▶ Aufgabe:
Gib die folgenden Daten vollständig und Zeile für Zeile unverändert wieder.

─── Daten

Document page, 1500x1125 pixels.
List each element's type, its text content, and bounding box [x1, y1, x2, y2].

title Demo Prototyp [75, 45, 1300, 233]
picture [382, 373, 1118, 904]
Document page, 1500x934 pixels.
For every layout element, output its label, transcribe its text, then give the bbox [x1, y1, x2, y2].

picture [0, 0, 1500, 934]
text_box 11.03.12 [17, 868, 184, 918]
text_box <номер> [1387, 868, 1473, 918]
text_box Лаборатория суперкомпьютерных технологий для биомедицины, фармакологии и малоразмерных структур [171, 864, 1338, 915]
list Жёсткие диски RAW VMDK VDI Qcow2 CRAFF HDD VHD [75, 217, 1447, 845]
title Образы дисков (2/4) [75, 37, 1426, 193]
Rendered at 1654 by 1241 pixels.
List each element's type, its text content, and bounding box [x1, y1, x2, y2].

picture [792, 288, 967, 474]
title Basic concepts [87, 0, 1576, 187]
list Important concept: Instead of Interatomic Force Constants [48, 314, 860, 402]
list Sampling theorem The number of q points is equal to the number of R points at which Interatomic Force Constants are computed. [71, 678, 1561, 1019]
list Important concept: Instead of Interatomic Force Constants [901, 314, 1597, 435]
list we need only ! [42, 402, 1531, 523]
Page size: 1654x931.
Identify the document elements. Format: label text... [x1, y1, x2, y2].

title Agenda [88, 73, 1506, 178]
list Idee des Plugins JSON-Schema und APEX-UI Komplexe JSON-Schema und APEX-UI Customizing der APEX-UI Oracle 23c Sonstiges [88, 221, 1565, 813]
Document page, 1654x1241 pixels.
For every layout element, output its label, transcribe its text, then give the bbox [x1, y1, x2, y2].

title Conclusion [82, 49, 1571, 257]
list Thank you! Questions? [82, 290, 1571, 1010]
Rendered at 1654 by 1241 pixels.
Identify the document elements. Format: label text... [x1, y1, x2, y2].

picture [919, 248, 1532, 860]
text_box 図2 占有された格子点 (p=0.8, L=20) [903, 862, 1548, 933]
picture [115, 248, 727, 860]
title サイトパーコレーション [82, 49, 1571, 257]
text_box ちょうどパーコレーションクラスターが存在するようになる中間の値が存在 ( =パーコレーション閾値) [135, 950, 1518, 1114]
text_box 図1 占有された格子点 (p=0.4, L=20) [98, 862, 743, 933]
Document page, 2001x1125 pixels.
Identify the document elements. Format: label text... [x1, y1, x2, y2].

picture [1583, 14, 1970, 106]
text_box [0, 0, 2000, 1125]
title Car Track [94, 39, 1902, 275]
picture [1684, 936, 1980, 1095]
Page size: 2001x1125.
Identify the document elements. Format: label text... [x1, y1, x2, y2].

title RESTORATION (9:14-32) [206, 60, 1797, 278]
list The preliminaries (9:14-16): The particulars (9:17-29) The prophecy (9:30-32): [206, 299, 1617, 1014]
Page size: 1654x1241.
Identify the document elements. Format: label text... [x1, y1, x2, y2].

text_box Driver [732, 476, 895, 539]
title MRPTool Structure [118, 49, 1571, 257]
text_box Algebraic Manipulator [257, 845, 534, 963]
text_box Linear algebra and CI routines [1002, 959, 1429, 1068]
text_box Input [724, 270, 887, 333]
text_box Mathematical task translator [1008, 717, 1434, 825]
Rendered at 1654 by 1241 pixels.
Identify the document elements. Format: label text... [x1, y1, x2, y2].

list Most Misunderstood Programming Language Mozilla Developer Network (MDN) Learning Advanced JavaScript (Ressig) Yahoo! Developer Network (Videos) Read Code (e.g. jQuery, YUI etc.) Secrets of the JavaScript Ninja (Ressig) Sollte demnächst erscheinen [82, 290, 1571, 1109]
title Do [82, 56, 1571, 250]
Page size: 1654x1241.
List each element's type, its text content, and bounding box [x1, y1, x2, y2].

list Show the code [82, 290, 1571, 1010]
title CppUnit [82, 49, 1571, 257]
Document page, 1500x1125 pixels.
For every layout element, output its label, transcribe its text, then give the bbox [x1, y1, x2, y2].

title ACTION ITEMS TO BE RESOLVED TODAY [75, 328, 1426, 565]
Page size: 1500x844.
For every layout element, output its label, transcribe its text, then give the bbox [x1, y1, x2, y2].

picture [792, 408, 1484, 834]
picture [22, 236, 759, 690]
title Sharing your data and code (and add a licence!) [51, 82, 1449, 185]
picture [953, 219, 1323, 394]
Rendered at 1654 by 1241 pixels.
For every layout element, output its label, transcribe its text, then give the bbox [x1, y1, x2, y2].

──────

▶ Lösung:
Document page, 1500x1125 pixels.
List each element's type, its text content, and bounding box [x1, y1, x2, y2].

title Demo Prototyp [75, 45, 1300, 233]
picture [382, 373, 1118, 904]
Document page, 1500x934 pixels.
For every layout element, output its label, transcribe its text, then give the bbox [x1, y1, x2, y2].

picture [0, 0, 1500, 934]
text_box 11.03.12 [17, 868, 184, 918]
text_box <номер> [1387, 868, 1473, 918]
text_box Лаборатория суперкомпьютерных технологий для биомедицины, фармакологии и малоразмерных структур [171, 864, 1338, 915]
list Жёсткие диски RAW VMDK VDI Qcow2 CRAFF HDD VHD [75, 217, 1447, 845]
title Образы дисков (2/4) [75, 37, 1426, 193]
Rendered at 1654 by 1241 pixels.
List each element's type, its text content, and bounding box [x1, y1, x2, y2].

picture [792, 288, 967, 474]
title Basic concepts [87, 0, 1576, 187]
list Important concept: Instead of Interatomic Force Constants [48, 314, 860, 402]
list Sampling theorem The number of q points is equal to the number of R points at which Interatomic Force Constants are computed. [71, 678, 1561, 1019]
list Important concept: Instead of Interatomic Force Constants [901, 314, 1597, 435]
list we need only ! [42, 402, 1531, 523]
Page size: 1654x931.
Identify the document elements. Format: label text... [x1, y1, x2, y2].

title Agenda [88, 73, 1506, 178]
list Idee des Plugins JSON-Schema und APEX-UI Komplexe JSON-Schema und APEX-UI Customizing der APEX-UI Oracle 23c Sonstiges [88, 221, 1565, 813]
Document page, 1654x1241 pixels.
For every layout element, output its label, transcribe its text, then give the bbox [x1, y1, x2, y2].

title Conclusion [82, 49, 1571, 257]
list Thank you! Questions? [82, 290, 1571, 1010]
Rendered at 1654 by 1241 pixels.
Identify the document elements. Format: label text... [x1, y1, x2, y2].

picture [919, 248, 1532, 860]
text_box 図2 占有された格子点 (p=0.8, L=20) [903, 862, 1548, 933]
picture [115, 248, 727, 860]
title サイトパーコレーション [82, 49, 1571, 257]
text_box ちょうどパーコレーションクラスターが存在するようになる中間の値が存在 ( =パーコレーション閾値) [135, 950, 1518, 1114]
text_box 図1 占有された格子点 (p=0.4, L=20) [98, 862, 743, 933]
Document page, 2001x1125 pixels.
Identify the document elements. Format: label text... [x1, y1, x2, y2].

picture [1583, 14, 1970, 106]
text_box [0, 0, 2000, 1125]
title Car Track [94, 39, 1902, 275]
picture [1684, 936, 1980, 1095]
Page size: 2001x1125.
Identify the document elements. Format: label text... [x1, y1, x2, y2].

title RESTORATION (9:14-32) [206, 60, 1797, 278]
list The preliminaries (9:14-16): The particulars (9:17-29) The prophecy (9:30-32): [206, 299, 1617, 1014]
Page size: 1654x1241.
Identify the document elements. Format: label text... [x1, y1, x2, y2].

text_box Driver [732, 476, 895, 539]
title MRPTool Structure [118, 49, 1571, 257]
text_box Algebraic Manipulator [257, 845, 534, 963]
text_box Linear algebra and CI routines [1002, 959, 1429, 1068]
text_box Input [724, 270, 887, 333]
text_box Mathematical task translator [1008, 717, 1434, 825]
Rendered at 1654 by 1241 pixels.
Identify the document elements. Format: label text... [x1, y1, x2, y2].

list Most Misunderstood Programming Language Mozilla Developer Network (MDN) Learning Advanced JavaScript (Ressig) Yahoo! Developer Network (Videos) Read Code (e.g. jQuery, YUI etc.) Secrets of the JavaScript Ninja (Ressig) Sollte demnächst erscheinen [82, 290, 1571, 1109]
title Do [82, 56, 1571, 250]
Page size: 1654x1241.
List each element's type, its text content, and bounding box [x1, y1, x2, y2].

list Show the code [82, 290, 1571, 1010]
title CppUnit [82, 49, 1571, 257]
Document page, 1500x1125 pixels.
For every layout element, output its label, transcribe its text, then give the bbox [x1, y1, x2, y2].

title ACTION ITEMS TO BE RESOLVED TODAY [75, 328, 1426, 565]
Page size: 1500x844.
For every layout element, output its label, transcribe its text, then give the bbox [x1, y1, x2, y2].

picture [792, 408, 1484, 834]
picture [22, 236, 759, 690]
title Sharing your data and code (and add a licence!) [51, 82, 1449, 185]
picture [953, 219, 1323, 394]
Rendered at 1654 by 1241 pixels.
For every layout element, output its label, transcribe its text, then give the bbox [x1, y1, x2, y2].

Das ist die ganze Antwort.